■ Do this:
Copy out the data below with each "connectors" swapped for "plugs", leaving everything else as it is. Omit the pictures.

■ Task inputs:
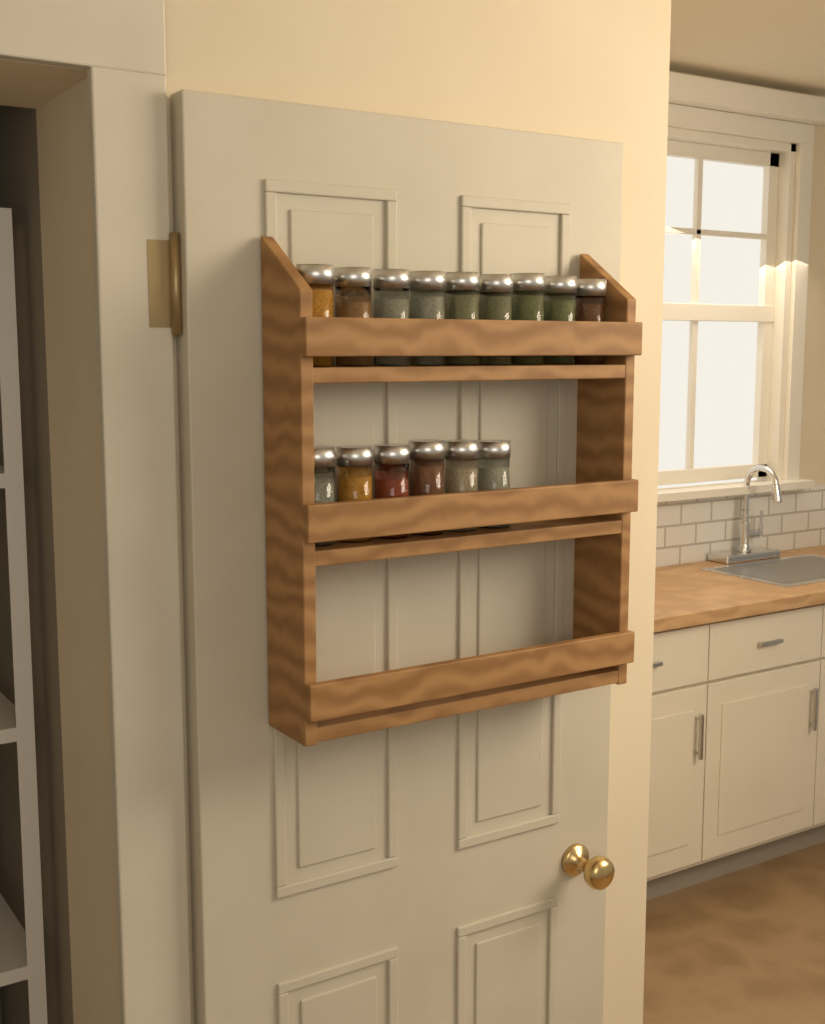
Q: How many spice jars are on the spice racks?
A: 15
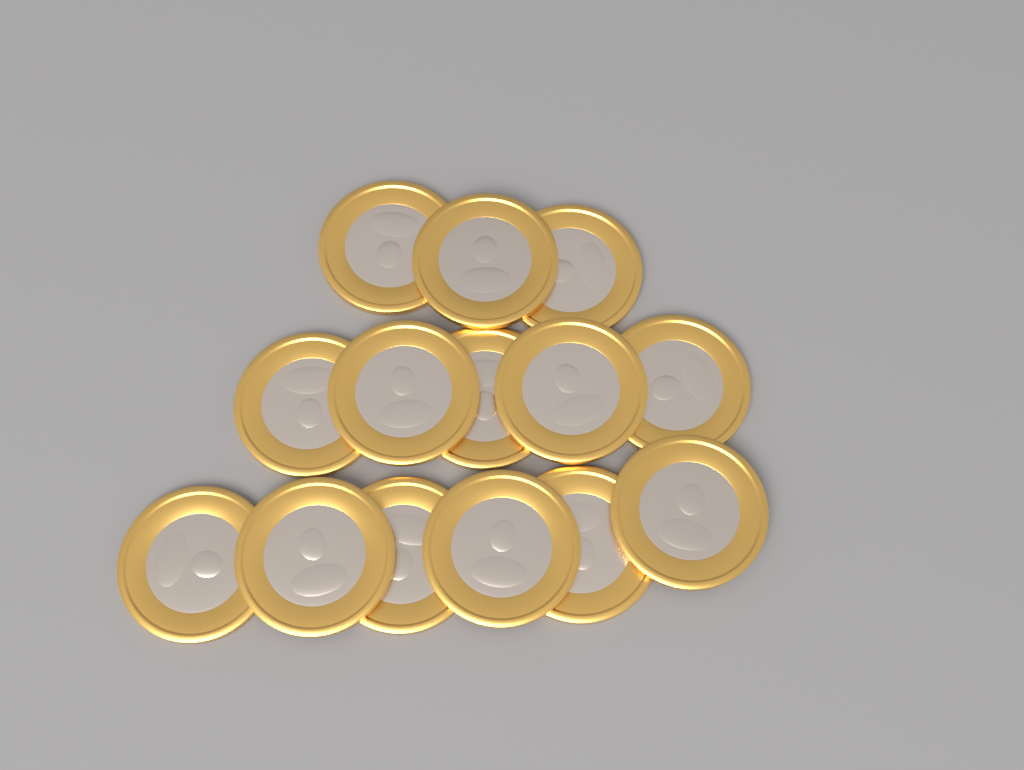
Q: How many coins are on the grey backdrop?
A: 14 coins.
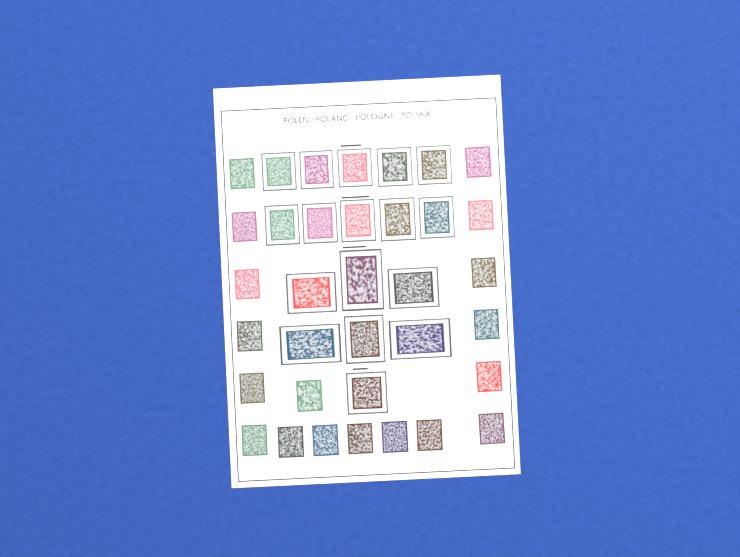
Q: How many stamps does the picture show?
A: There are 35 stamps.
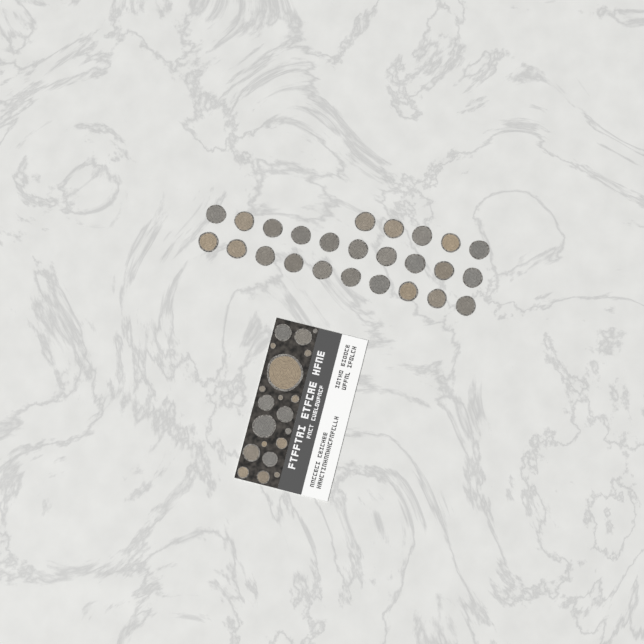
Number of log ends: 45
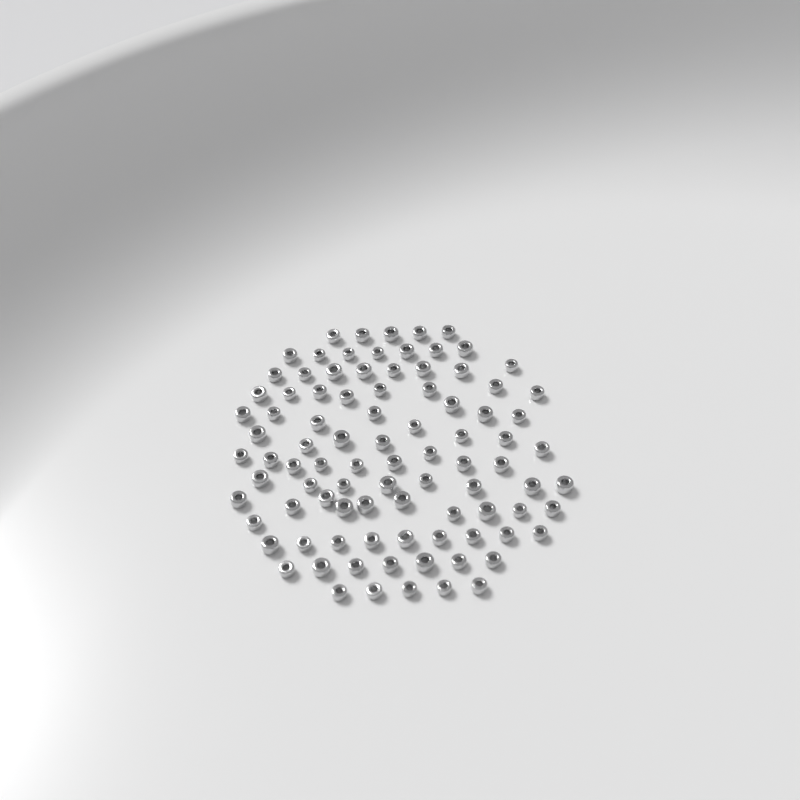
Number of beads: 92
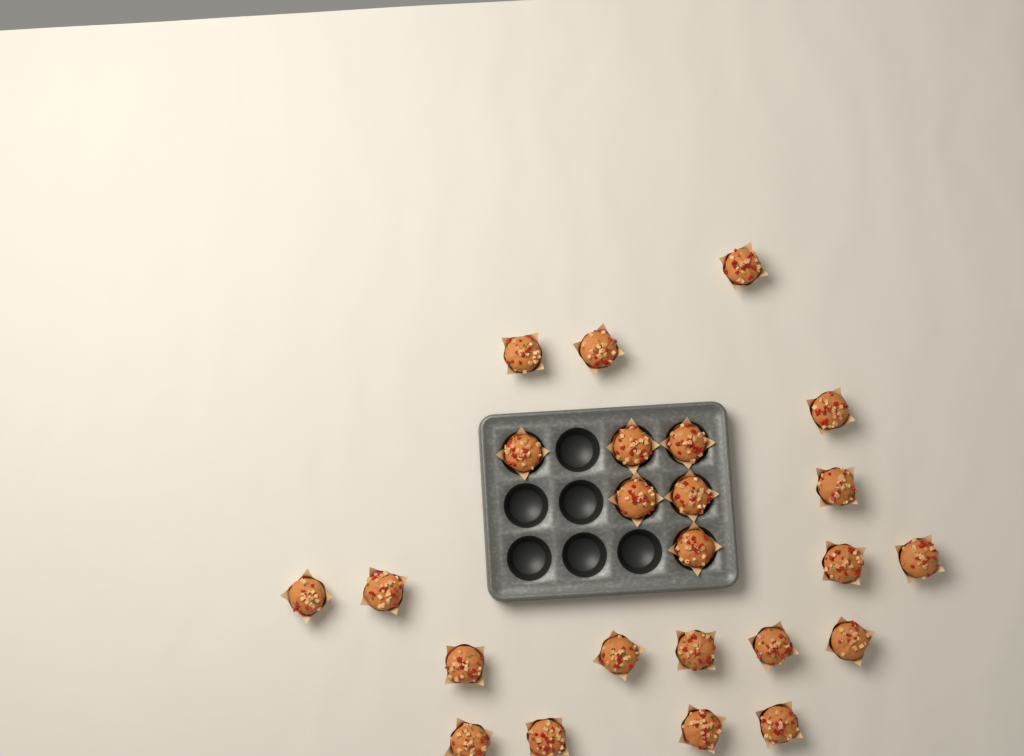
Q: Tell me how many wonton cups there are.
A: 24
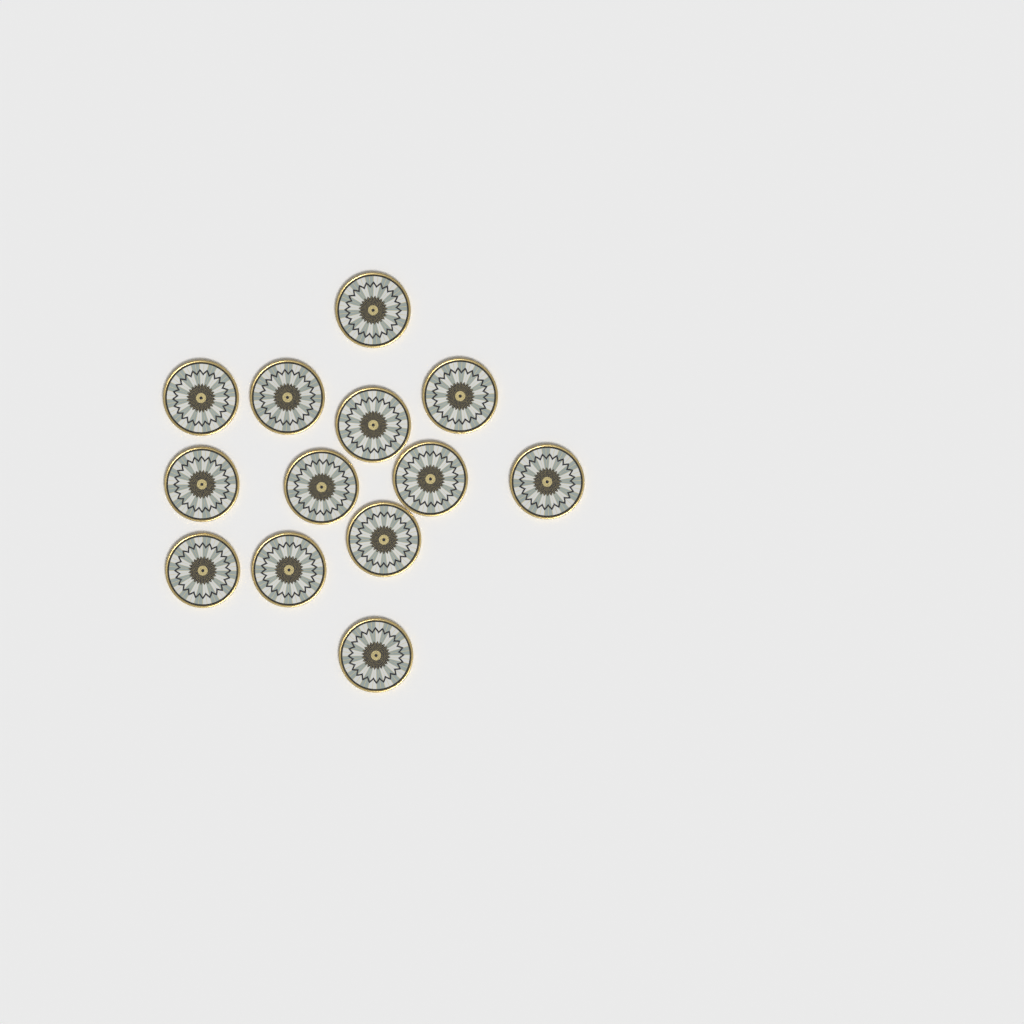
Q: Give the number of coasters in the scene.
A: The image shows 13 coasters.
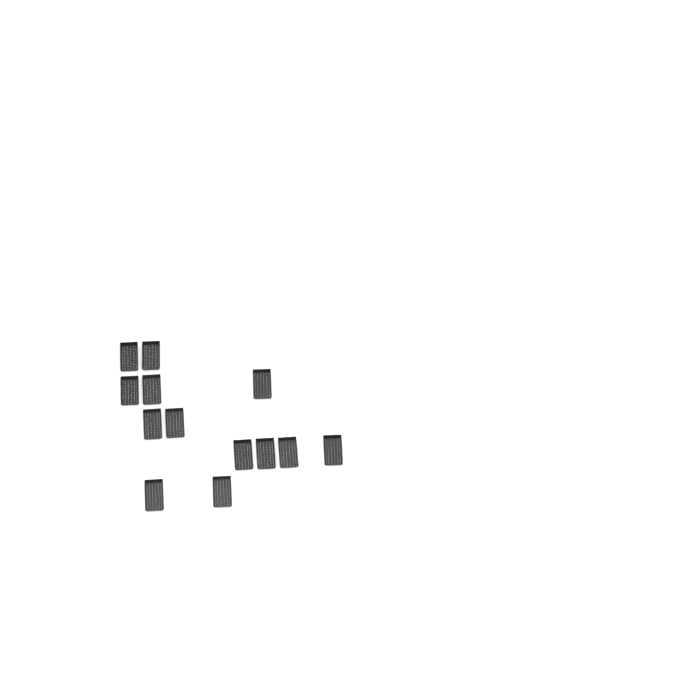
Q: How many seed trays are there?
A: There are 13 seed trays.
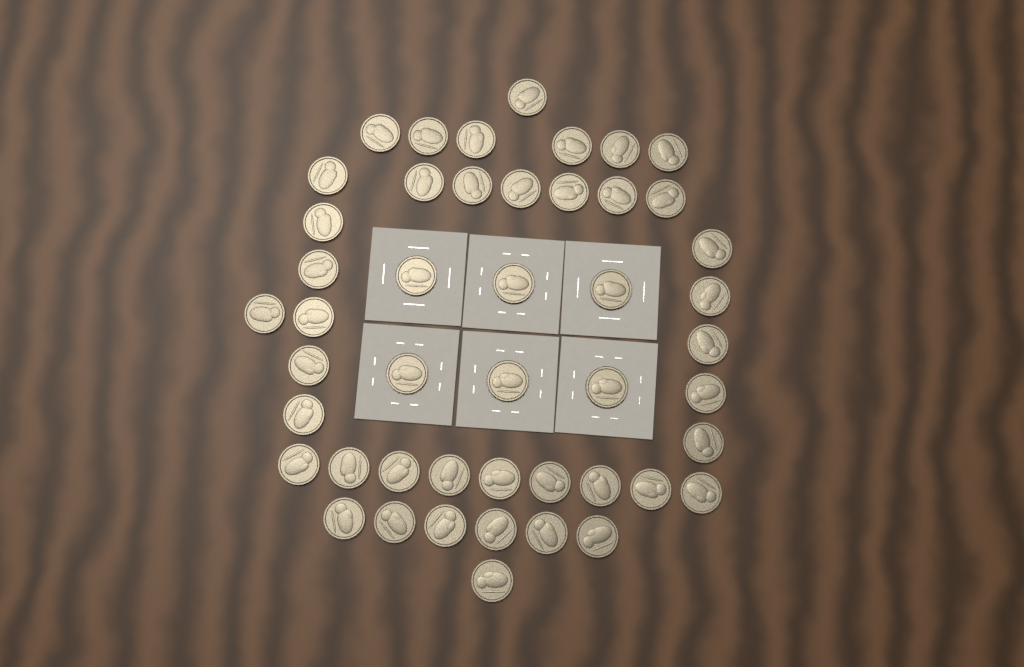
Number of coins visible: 47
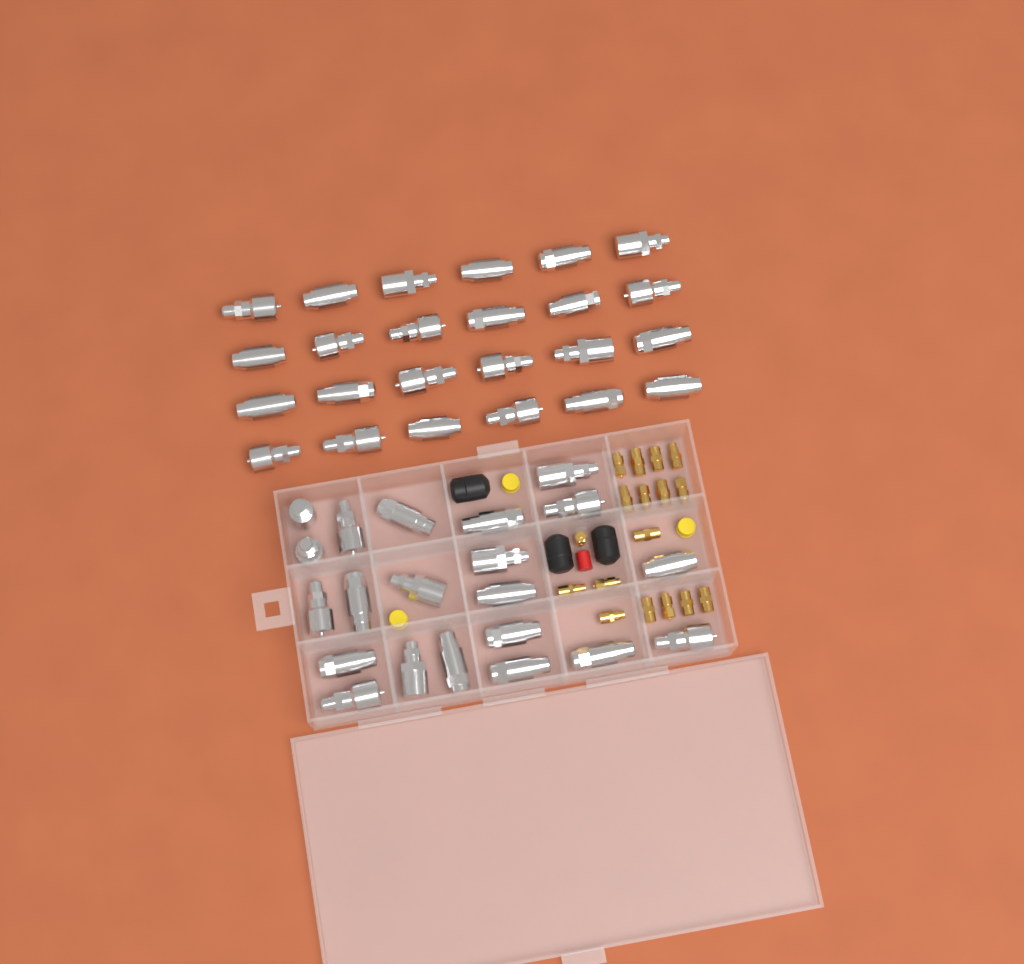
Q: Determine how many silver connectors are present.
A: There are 45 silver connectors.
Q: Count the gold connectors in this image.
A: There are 17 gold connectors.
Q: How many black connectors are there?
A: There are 3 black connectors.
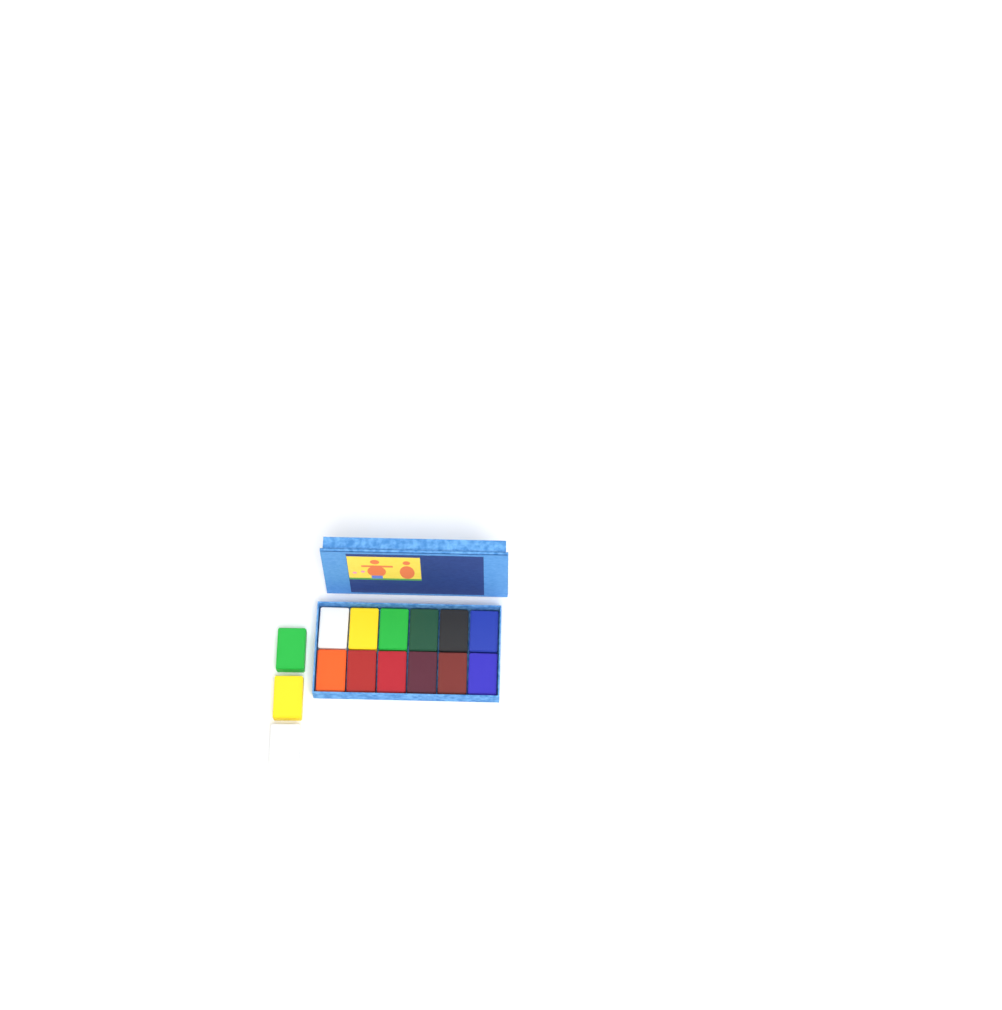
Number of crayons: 15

■ Output below:
Q: How many spice jars are on the spice racks?
A: 15
Q: How many coins are on the grey backdrop?
A: 14 coins.
Q: How many stamps does the picture show?
A: There are 35 stamps.
Number of log ends: 45
Number of beads: 92
Q: Tell me how many wonton cups there are.
A: 24
Q: Give the number of coasters in the scene.
A: The image shows 13 coasters.
Q: How many seed trays are there?
A: There are 13 seed trays.
Number of coins visible: 47
Q: Determine how many silver plugs are present.
A: There are 45 silver plugs.
Q: Count the gold plugs in this image.
A: There are 17 gold plugs.
Q: How many black plugs are there?
A: There are 3 black plugs.
Number of crayons: 15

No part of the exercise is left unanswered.